Knole and the Sackvilles (1922) was her first significant book — a history of the house and her family that combined architectural description, family chronicle, and personal elegy into a work of distinctive beauty. Woolf, reading it, was moved to write Orlando partly as a gift to Vita — a fantasy in which the protagonist lives for four centuries, changes sex, and possesses a great house forever.
The Affair with Woolf
Sackville-West and Woolf met in 1922 and began their affair in 1925. The relationship was both passionate and productive. Woolf was fascinated by Vita’s aristocratic confidence, her physical beauty, and her bisexuality; Vita was drawn to Woolf’s genius and emotional intensity. Orlando (1928) — dedicated to Vita, illustrated with photographs of her, and featuring a protagonist modelled on her — was Woolf’s love letter, a novel that celebrated Sackville-West’s androgyny, her aristocratic lineage, and her relationship to English literary history.
Their correspondence, published as The Letters of Vita Sackville-West and Virginia Woolf (1984), is one of the great epistolary documents of the twentieth century.
The Poetry
Sackville-West considered herself primarily a poet, and her contemporaries agreed. The Land (1926), a long georgic poem celebrating the agricultural year in the Weald of Kent, won the Hawthornden Prize and was compared to Virgil’s Georgics. It was a deliberate anachronism — a pastoral poem in an age of modernist experiment — but its detailed, precise descriptions of farming, craftsmanship, and the English landscape gave it a quality that transcended its conservative form.
The Garden (1946), a companion poem that traced the gardener’s year at Sissinghurst, won the Heinemann Prize. Together, the two poems constitute Sackville-West’s most enduring literary achievement — works that belong to the English tradition of pastoral poetry that runs from Spenser through Thomson to Hardy.
The Novels
The Edwardians (1930) was Sackville-West’s bestselling novel — a portrait of aristocratic life at a country house modelled on Knole, set in the last years of Edward VII’s reign. The novel was both a nostalgic evocation of a lost world and a sharp-eyed critique of its moral emptiness.

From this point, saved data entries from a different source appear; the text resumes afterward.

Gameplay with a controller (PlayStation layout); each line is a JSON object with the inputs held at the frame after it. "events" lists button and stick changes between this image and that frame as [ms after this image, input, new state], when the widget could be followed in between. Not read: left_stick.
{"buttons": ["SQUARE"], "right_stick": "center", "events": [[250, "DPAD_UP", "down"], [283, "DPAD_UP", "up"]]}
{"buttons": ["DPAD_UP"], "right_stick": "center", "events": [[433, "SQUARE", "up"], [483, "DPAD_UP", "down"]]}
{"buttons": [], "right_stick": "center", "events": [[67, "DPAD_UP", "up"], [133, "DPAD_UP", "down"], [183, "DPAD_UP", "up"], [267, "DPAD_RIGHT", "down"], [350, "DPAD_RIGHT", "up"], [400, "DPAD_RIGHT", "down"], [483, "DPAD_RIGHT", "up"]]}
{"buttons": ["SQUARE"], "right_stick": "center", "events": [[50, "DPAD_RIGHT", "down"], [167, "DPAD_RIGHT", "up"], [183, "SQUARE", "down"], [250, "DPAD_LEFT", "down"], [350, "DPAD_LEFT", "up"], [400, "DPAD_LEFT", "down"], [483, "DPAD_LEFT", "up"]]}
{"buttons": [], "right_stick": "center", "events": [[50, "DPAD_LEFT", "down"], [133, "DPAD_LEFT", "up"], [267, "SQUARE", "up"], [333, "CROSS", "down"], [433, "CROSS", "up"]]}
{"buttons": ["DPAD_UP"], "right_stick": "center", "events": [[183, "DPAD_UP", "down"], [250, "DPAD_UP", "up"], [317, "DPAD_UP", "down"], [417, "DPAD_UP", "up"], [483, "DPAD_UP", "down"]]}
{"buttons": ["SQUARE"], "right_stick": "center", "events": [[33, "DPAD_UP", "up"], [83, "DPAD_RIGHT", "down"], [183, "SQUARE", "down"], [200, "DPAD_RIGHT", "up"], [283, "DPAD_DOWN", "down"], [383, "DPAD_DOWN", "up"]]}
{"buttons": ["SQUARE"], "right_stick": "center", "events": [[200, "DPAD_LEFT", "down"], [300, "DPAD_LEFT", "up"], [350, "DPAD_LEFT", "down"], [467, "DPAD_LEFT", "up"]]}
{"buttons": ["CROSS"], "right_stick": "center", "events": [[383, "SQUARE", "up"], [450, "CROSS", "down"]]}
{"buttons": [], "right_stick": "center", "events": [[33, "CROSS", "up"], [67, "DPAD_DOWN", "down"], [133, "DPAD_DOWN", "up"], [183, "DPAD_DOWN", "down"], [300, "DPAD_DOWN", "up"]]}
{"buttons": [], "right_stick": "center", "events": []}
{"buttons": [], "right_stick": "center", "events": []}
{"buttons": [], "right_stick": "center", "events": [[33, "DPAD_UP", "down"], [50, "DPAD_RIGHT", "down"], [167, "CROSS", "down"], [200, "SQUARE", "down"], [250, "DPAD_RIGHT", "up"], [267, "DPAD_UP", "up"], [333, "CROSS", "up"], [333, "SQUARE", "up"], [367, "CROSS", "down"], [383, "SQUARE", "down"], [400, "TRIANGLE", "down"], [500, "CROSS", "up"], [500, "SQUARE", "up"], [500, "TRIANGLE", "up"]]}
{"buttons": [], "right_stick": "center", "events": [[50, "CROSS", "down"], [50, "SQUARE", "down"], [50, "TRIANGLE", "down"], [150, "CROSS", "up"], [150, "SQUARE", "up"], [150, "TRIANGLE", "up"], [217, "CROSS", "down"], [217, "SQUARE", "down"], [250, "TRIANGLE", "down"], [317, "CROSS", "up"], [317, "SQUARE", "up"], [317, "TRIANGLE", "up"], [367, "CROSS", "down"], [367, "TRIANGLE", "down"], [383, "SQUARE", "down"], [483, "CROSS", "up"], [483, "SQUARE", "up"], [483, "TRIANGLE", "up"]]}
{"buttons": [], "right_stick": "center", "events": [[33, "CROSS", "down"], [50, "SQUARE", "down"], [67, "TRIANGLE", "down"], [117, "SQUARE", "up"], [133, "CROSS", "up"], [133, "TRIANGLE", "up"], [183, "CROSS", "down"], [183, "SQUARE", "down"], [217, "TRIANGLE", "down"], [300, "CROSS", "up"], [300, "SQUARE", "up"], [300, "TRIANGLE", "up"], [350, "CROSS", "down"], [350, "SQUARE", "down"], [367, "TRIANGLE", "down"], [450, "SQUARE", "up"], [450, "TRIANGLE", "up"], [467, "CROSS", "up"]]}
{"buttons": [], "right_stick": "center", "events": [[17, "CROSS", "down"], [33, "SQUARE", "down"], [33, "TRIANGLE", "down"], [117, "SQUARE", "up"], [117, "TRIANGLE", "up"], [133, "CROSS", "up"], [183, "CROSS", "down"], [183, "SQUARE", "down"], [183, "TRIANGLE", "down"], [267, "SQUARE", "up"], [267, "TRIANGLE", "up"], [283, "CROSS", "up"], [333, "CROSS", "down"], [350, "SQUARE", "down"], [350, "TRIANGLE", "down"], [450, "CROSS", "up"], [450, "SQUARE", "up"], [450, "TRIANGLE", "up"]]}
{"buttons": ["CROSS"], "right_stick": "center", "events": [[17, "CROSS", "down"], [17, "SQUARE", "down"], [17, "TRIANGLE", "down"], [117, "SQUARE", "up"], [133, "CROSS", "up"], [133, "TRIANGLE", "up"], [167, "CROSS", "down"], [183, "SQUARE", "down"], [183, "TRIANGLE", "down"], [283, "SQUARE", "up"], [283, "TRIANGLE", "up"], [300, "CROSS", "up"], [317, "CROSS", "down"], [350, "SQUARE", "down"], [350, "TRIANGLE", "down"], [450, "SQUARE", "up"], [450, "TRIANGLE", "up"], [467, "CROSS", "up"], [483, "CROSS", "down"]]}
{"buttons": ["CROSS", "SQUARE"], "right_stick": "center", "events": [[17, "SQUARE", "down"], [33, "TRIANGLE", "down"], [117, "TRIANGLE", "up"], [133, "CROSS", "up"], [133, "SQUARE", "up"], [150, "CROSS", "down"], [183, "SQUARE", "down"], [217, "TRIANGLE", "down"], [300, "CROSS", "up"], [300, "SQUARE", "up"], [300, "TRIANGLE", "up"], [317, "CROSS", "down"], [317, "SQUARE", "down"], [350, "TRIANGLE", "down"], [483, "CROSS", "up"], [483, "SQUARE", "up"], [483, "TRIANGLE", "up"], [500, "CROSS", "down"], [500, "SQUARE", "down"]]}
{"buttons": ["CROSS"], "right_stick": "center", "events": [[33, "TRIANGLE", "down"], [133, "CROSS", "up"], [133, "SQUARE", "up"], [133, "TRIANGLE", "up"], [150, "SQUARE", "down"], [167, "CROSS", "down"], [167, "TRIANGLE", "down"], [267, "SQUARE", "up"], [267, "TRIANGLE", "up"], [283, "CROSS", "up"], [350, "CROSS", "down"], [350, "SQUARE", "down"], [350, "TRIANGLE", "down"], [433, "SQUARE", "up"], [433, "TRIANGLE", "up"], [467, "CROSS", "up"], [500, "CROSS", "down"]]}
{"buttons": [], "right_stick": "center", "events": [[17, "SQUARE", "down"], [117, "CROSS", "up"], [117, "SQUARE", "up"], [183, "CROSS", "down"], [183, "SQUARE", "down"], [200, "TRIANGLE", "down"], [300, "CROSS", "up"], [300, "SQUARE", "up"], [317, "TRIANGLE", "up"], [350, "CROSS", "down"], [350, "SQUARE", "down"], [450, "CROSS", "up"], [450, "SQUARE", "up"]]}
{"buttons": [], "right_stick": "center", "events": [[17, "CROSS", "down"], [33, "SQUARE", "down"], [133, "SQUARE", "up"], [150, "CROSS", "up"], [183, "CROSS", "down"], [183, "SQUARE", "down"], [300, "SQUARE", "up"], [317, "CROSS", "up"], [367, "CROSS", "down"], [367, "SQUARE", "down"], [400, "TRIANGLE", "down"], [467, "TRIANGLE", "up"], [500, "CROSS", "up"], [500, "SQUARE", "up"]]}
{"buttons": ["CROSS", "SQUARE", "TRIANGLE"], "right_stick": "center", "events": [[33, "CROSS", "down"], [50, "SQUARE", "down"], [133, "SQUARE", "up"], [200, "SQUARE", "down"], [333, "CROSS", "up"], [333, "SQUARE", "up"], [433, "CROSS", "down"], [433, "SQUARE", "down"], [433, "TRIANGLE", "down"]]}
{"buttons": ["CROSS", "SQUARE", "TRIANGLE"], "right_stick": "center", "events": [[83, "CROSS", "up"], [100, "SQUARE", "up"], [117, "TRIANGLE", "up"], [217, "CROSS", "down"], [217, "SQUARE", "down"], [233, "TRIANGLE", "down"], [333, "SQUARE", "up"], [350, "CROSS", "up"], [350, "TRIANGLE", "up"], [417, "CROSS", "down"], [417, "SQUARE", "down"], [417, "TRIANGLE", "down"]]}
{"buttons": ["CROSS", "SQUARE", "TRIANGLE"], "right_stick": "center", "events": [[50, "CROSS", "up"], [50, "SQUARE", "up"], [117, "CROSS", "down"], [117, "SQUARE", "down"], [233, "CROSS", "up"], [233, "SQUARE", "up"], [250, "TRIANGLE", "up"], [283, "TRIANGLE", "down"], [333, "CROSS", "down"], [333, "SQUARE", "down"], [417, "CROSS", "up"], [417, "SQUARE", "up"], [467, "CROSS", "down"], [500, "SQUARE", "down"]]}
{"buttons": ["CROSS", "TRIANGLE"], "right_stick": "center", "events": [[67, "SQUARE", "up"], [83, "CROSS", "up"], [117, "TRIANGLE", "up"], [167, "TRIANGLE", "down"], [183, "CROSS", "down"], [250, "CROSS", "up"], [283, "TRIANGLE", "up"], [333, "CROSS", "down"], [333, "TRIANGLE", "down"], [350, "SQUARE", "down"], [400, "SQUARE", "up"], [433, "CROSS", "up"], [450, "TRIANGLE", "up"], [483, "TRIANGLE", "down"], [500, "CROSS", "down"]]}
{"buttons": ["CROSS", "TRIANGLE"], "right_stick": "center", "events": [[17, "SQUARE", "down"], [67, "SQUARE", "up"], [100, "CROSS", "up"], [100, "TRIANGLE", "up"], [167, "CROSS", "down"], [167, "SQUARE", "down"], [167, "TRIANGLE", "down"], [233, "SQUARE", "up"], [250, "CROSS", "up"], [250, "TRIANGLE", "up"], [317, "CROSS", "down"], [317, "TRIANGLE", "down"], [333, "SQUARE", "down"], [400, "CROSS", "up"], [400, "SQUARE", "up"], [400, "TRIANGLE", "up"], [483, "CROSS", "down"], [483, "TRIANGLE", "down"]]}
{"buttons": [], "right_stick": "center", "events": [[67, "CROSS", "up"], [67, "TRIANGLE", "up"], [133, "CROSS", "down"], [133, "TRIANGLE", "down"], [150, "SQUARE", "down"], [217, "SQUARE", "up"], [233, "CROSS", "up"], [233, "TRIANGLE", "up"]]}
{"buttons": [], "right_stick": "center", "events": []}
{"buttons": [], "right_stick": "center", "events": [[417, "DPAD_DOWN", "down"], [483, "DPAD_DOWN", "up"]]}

All Passion Spent (1931) was her finest novel — the story of Lady Slane, an elderly widow who, after her husband’s death, retires to a cottage in Hampstead and for the first time in her life lives entirely for herself. The novel was a quiet feminist parable about the subordination of women’s inner lives to social obligation, and its influence on subsequent fiction about aging women has been underestimated.
Sissinghurst
In 1930, Vita and her husband Harold Nicolson purchased Sissinghurst Castle — a ruined Elizabethan manor in Kent — and over the next thirty years created what is now the most famous garden in England. Vita designed the planting (favouring old roses, cottage-garden profusion, and massed colour), while Harold designed the architectural framework of hedges, walks, and enclosed garden rooms.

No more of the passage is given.